_The problem_.
Go through the data and report each line that holds the string "PANDAY".

[Given data — start]

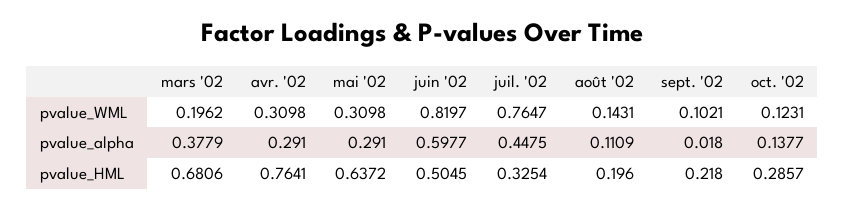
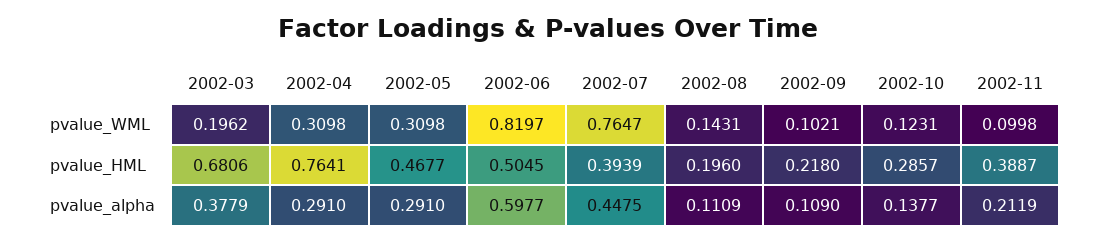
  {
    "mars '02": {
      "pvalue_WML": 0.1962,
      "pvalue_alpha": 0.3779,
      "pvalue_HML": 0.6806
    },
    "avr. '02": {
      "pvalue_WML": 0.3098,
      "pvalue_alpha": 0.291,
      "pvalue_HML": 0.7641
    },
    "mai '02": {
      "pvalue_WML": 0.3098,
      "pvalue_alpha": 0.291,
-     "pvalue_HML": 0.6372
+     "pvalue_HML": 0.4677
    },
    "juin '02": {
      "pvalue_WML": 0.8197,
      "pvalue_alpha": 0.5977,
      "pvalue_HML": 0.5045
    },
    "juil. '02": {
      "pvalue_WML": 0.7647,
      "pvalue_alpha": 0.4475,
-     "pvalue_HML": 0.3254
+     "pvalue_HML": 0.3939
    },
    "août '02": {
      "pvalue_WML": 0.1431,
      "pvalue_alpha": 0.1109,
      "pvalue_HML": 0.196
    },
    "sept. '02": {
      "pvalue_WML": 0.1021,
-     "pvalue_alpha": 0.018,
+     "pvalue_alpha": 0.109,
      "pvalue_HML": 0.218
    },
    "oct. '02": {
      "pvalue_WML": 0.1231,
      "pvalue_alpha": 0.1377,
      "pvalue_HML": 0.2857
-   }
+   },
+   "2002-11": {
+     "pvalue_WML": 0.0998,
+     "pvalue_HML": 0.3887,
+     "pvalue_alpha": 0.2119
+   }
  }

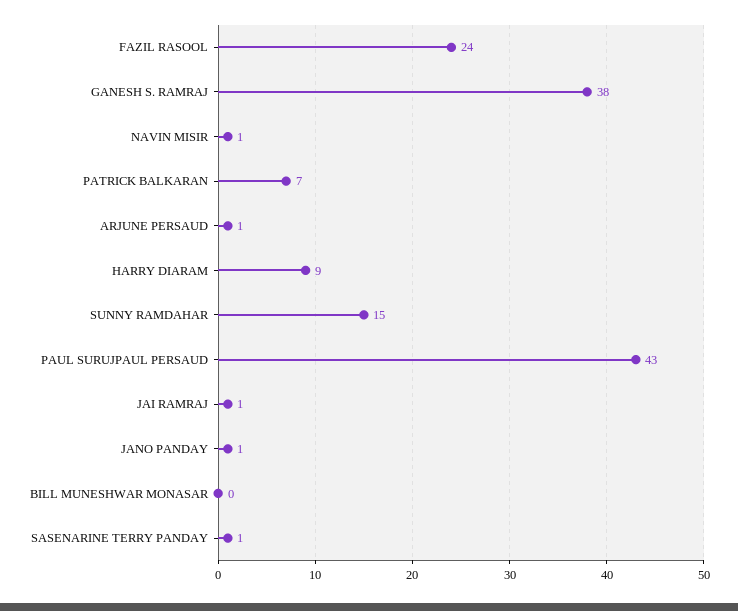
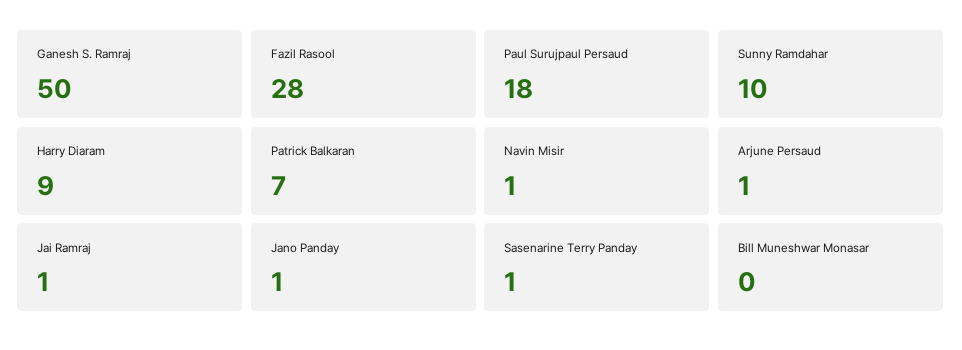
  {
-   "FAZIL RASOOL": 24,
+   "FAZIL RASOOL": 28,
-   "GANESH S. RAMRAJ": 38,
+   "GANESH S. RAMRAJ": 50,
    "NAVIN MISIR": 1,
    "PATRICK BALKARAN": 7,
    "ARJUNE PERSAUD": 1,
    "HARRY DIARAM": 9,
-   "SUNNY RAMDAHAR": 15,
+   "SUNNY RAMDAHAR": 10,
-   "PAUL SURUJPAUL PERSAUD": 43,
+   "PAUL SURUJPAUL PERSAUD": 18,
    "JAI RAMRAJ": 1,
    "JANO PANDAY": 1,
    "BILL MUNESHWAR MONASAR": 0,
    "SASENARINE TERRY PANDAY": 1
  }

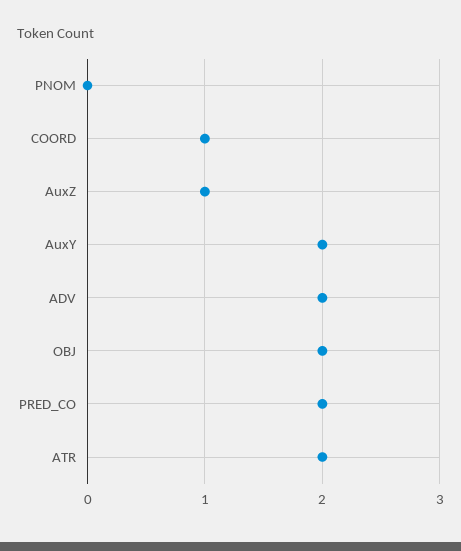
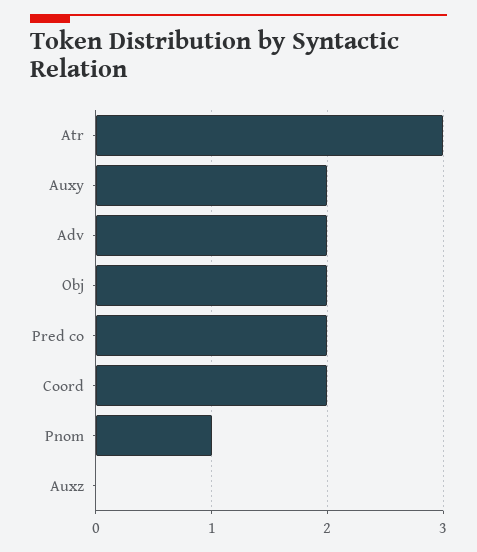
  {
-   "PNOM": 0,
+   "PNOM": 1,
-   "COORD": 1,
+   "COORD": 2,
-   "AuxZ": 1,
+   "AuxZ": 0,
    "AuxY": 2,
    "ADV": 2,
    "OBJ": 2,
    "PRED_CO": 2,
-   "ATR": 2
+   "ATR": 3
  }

[Given data — finish]

_Output for this exercise_.
    "JANO PANDAY": 1,
    "SASENARINE TERRY PANDAY": 1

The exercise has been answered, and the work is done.